In the LPD 17, embedded training “is not just one system. It is a system
of embedded subsystems that can simulate things like the gas turbine control
panels so that they can train you to start the engines without firing up the
ship and starting it,” Mohler said.
“They are going to have classes of embedded subsystems training within
the systems of the ship so that the ship can be cold iron except for power,
and instead of having 10 guys manning the engineering space, we have one person
that uses the trainer.”
Mohler’s office, additionally, has to make sure that the training systems
are not developed in isolation of other services’ simulations. His office
specifies interface standards and coordinates with the other services to make
sure that the Navy simulators are interoperable.
NAVAIR is advocating standards such as the Software Content Object Reusable
Module, which defines how objects can be reused. For example, if the Navy comes
up with a model that replicates a crew chief—both physically and cognitively—and
the Air Force likes that model and wants to use it too, there needs to be a
common standard that can be adjusted to the Air Force’s needs.
“Today, what has to happen is that I am going to define [my crew chief]
in certain parameters and ways through Navy standards and, therefore, the Air
Force can’t use that detailed model on which I might have spent hundreds
of thousands dollars, because we do not have a joint standard to share that,”
said Mohler.
The Defense Department’s Joint Simulation System was “going to
do a lot of this work,” he said. The program, however, is being canceled.
(See related story) “That is where I think JSIMS, or a son of JSIMS, will
have to come along, because the requirement is to do this type of sharing or
to define a common operating environment.”
Generally speaking, said Mohler, the key to effective trainers is a thorough
analysis of what the users need.
“This is a trend of using good front-end analysis, using the cognitive
research people to sit down with the end user and say, ‘What is that you
really want? How do you want it to perform?’” Mohler said.

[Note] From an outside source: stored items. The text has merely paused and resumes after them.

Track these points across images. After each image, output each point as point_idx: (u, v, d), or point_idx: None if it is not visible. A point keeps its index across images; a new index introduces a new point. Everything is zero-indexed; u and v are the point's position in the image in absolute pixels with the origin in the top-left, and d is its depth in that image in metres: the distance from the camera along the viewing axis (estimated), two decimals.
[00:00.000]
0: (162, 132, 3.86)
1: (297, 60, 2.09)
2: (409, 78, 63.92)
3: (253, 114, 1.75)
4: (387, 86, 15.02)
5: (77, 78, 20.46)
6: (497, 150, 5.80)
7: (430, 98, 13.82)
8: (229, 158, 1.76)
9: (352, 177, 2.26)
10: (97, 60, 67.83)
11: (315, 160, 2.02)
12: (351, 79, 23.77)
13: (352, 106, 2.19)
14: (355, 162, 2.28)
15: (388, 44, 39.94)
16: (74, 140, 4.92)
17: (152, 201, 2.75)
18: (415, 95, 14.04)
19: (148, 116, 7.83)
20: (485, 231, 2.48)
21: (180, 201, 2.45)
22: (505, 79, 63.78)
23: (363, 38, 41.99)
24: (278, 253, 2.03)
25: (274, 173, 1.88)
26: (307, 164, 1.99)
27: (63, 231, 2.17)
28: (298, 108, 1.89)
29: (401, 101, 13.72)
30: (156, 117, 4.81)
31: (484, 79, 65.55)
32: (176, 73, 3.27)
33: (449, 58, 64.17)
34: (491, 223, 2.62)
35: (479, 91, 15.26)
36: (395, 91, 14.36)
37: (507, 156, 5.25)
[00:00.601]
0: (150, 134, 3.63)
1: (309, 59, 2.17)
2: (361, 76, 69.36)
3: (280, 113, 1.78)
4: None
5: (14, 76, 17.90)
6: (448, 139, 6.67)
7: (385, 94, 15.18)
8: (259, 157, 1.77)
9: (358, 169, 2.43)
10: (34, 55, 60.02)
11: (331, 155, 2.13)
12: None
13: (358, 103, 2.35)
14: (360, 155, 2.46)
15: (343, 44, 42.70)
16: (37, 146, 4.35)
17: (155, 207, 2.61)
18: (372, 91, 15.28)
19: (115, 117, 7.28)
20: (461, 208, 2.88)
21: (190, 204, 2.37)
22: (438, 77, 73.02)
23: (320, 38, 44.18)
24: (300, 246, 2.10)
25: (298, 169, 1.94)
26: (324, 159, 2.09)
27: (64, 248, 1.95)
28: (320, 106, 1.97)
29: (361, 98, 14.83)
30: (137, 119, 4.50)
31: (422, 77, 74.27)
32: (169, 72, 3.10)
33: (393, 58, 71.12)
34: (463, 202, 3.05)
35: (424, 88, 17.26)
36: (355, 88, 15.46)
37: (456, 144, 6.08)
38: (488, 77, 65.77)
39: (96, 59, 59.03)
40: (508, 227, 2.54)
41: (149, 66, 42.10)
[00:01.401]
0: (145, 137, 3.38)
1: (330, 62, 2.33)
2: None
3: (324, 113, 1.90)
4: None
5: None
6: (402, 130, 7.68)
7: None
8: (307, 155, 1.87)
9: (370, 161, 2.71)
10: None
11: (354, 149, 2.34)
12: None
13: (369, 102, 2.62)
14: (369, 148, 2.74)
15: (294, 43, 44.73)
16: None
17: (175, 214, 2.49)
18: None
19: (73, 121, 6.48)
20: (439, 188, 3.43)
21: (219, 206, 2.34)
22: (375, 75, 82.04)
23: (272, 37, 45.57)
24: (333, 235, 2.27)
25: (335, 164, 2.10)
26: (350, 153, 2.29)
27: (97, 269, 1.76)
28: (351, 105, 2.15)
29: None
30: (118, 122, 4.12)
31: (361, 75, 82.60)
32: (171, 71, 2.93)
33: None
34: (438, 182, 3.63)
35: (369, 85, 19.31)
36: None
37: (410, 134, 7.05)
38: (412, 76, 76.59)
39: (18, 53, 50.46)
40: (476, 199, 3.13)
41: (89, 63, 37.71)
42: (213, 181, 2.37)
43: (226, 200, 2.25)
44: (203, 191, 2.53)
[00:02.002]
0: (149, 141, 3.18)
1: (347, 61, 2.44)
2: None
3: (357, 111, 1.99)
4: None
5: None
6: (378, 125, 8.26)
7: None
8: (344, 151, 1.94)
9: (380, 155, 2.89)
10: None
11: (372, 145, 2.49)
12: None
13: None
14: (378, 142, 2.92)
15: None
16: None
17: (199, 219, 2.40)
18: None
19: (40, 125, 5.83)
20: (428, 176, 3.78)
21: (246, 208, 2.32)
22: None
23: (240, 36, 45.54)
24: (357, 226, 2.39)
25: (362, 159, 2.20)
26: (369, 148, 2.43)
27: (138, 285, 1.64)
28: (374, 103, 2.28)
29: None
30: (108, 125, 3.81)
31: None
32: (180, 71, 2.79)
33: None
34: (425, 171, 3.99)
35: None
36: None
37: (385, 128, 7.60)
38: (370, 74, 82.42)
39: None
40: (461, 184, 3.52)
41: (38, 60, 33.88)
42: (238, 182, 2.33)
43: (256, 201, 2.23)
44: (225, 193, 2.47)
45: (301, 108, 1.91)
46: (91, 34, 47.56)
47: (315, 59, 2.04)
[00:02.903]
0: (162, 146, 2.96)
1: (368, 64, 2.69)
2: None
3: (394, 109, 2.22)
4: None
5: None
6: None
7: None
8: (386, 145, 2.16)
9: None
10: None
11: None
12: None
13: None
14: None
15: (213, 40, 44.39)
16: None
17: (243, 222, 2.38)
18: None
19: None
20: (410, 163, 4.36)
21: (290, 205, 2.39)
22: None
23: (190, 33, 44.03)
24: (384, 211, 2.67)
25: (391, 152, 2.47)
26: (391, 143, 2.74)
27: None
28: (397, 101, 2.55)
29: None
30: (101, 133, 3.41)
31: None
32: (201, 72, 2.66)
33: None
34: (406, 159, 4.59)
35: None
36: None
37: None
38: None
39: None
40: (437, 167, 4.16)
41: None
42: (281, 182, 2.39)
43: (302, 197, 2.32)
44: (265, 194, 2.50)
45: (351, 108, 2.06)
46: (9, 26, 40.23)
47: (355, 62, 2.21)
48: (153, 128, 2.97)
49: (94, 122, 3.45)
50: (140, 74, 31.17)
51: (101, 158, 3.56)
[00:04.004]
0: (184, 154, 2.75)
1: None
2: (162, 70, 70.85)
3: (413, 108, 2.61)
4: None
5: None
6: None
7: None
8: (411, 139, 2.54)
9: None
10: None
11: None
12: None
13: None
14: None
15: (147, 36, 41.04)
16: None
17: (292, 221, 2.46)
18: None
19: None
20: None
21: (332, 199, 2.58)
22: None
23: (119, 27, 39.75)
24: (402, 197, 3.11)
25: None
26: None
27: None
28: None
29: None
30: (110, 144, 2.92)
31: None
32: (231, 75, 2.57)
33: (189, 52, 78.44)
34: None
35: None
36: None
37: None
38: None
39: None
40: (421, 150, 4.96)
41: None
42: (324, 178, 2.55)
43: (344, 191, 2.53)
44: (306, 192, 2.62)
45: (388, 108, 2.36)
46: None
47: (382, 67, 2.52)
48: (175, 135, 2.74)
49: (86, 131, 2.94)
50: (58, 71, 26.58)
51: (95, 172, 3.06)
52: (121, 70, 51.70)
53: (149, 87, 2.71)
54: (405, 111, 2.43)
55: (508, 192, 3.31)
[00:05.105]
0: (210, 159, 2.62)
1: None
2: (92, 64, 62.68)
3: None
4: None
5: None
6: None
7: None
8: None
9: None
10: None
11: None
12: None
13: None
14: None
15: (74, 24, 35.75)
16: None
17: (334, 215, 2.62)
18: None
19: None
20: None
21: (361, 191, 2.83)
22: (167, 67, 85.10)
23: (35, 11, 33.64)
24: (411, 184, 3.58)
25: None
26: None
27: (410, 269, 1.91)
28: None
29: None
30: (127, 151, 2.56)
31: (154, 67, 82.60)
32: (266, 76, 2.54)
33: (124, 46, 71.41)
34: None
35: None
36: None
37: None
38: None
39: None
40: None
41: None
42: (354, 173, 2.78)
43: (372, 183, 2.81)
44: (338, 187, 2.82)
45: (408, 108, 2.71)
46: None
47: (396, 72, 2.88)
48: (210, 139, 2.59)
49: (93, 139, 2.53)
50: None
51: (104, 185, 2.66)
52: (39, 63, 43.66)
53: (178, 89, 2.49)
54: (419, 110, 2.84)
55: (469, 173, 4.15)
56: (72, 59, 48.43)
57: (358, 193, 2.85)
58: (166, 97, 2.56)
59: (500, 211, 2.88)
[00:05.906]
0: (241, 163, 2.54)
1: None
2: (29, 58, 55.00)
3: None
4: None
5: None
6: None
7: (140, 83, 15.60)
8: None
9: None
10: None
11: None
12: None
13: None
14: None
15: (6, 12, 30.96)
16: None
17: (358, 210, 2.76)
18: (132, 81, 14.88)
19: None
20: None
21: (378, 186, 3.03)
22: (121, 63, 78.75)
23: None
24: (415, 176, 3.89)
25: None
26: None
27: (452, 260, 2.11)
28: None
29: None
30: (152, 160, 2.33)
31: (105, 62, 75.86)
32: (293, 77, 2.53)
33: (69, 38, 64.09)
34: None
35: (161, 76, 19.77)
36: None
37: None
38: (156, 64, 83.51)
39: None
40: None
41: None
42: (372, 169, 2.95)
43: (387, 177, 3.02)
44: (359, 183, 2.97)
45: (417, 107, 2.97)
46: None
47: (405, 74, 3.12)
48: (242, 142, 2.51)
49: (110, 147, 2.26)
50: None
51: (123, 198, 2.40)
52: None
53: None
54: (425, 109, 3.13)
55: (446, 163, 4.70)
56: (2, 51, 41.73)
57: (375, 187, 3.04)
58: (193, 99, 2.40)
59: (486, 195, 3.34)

“That is a lot different than what we do today, sometimes to our own
discredit,” he said. Often, trainer developers say, “We need 100
percent emulation of that airplane,” when in fact a “part-task trainer”
could do the job at a lower cost.
In his opinion, the process of using what he calls “the science of learning”
is shaping up as a trend in Navy training program development. It is paramount,
he said, to measure human performance in initial technology specifications and
in the test and evaluation master plans.
“I also want to measure how easy it is for the sailor to use, how easy
are the tools that you have given to maintain [the system], and how quickly
and easily it can be repaired,” he said.